> TASK DESCRIPTION
Retype the records below from their first line through the line holding "left elbow: (1032, 552)", including both ends and no pictures.

> RECORDED DATA

****************

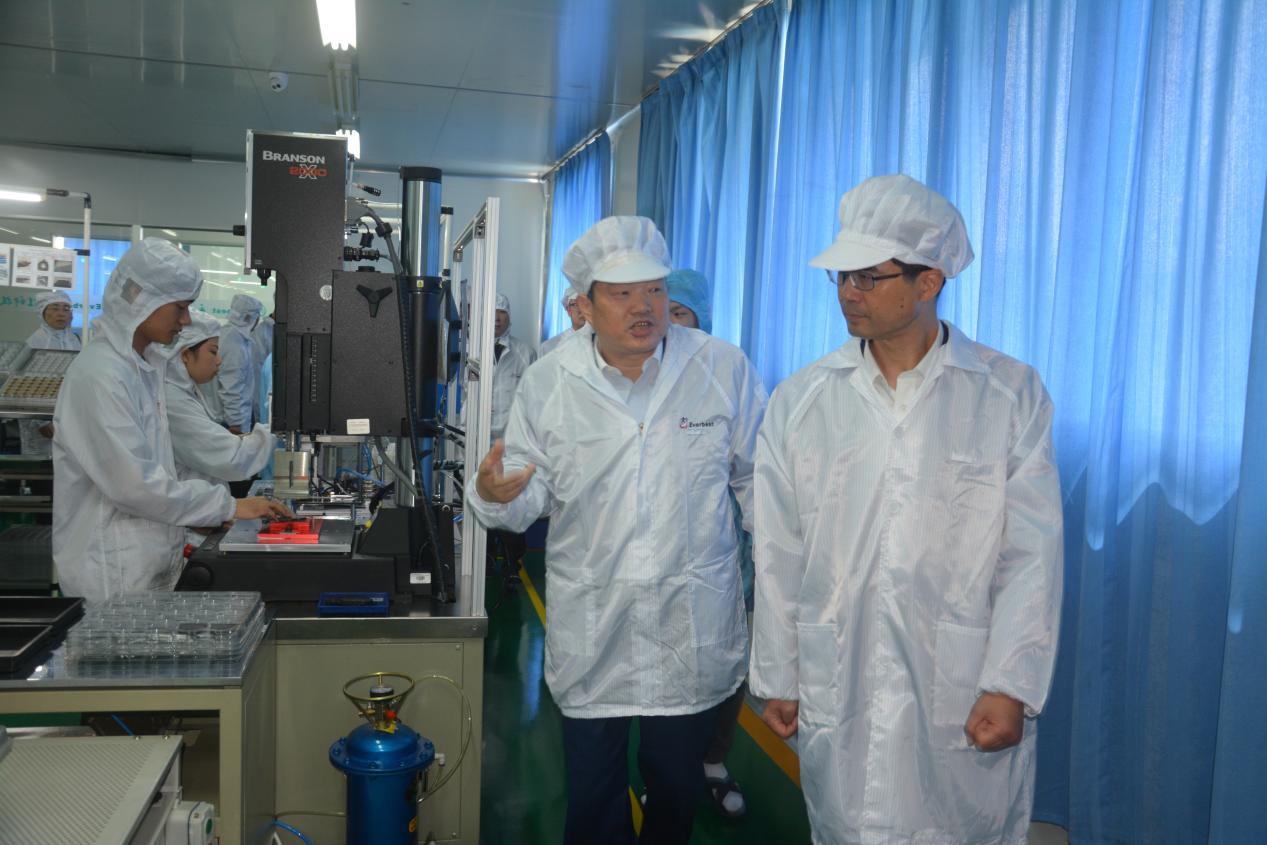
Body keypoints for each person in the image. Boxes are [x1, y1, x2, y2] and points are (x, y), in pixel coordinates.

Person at [749, 174, 1063, 844]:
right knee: (848, 824)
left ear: (929, 281)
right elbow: (777, 548)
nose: (848, 292)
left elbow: (1032, 552)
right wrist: (778, 672)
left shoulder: (1007, 394)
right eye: (841, 276)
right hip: (841, 675)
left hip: (959, 682)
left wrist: (1011, 682)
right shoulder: (802, 400)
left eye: (869, 277)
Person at [466, 216, 767, 845]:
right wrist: (494, 496)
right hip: (595, 625)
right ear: (586, 303)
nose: (643, 307)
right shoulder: (551, 380)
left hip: (689, 626)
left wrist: (783, 592)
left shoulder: (721, 368)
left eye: (654, 290)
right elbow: (526, 493)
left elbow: (759, 487)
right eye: (623, 293)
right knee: (594, 794)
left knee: (677, 788)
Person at [52, 238, 290, 601]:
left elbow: (156, 475)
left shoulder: (144, 370)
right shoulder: (101, 374)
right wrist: (228, 506)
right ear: (140, 298)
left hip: (148, 563)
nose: (185, 320)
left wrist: (199, 516)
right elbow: (134, 487)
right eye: (180, 307)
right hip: (112, 576)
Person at [665, 268, 748, 820]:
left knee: (726, 663)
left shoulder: (728, 373)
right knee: (674, 667)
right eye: (664, 313)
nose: (672, 325)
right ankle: (671, 774)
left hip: (727, 551)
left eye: (681, 313)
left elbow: (754, 469)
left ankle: (713, 762)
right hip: (667, 557)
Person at [165, 312, 273, 494]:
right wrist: (275, 432)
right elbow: (230, 458)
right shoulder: (173, 401)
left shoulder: (186, 391)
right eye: (213, 352)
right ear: (186, 354)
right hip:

****************

> FINISHED EXERCISE
Body keypoints for each person in the image. Boxes are [x1, y1, x2, y2] and points are (x, y), in pixel coordinates.

Person at [749, 174, 1063, 844]:
right knee: (848, 824)
left ear: (929, 281)
right elbow: (777, 548)
nose: (848, 292)
left elbow: (1032, 552)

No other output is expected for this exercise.